Afib has no “normal” baseline during an episode. The irregularity is continuous and unpredictable. If you tap your finger along with your pulse during afib, you’ll find it impossible to establish any pattern. With premature beats, you can still identify the underlying steady rhythm between the skips.
Other fast rhythms, like supraventricular tachycardia, tend to start and stop abruptly but remain regular while they’re happening. Your heart races at a fixed, rapid rate. Afib races too, but the speed constantly shifts. That combination of fast and unpredictable is what makes afib distinctive.
Checking Your Own Pulse for Afib
You can get a rough sense of your heart’s rhythm by placing two fingers on the inside of your wrist, just below the thumb, and pressing gently until you feel the pulse. Hold it for at least 15 seconds and pay attention to two things: whether the beats arrive at even intervals, and whether each beat feels equally strong.
A normal pulse feels like a steady tap, tap, tap with equal spacing. In afib, the taps come at random intervals and some feel weaker than others. You might also notice that certain beats you can hear with a stethoscope (or feel in your chest) don’t produce a pulse at your wrist at all. This happens because some heartbeats are too weak to push blood all the way to your wrist.
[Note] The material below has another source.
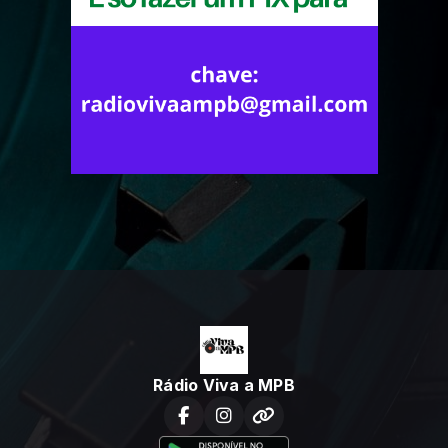
Rádio Viva a MPB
That gap between heartbeats and detectable pulses is called a pulse deficit, and it’s a hallmark of afib.
If you notice a completely irregular pulse that doesn’t settle into any pattern over 30 seconds or more, that’s worth getting evaluated. A single skipped beat here and there is usually benign.
What Wearable Devices Can Detect
Smartwatches and fitness trackers have added another way to catch afib. These devices use two different approaches, and their accuracy varies dramatically depending on which one is doing the detecting.
Passive rhythm monitoring, the feature that runs in the background and sends you an “irregular rhythm” notification, has high specificity (essentially no false positives in one study of the Apple Watch) but low sensitivity, catching only about 21% of afib episodes in people wearing a simultaneous medical-grade heart monitor. That means if it alerts you, it’s almost certainly real, but it misses most episodes.
The on-demand ECG feature, where you place your finger on the watch and take a 30-second reading, performs far better. In the same study, it matched the medical monitor with 100% sensitivity and 99.1% specificity. The catch is that you have to actively take the reading, which means you need to feel something unusual and think to check. If you have a smartwatch with an ECG feature and you feel fluttering or skipping, taking a reading in the moment and saving it gives your doctor something concrete to review.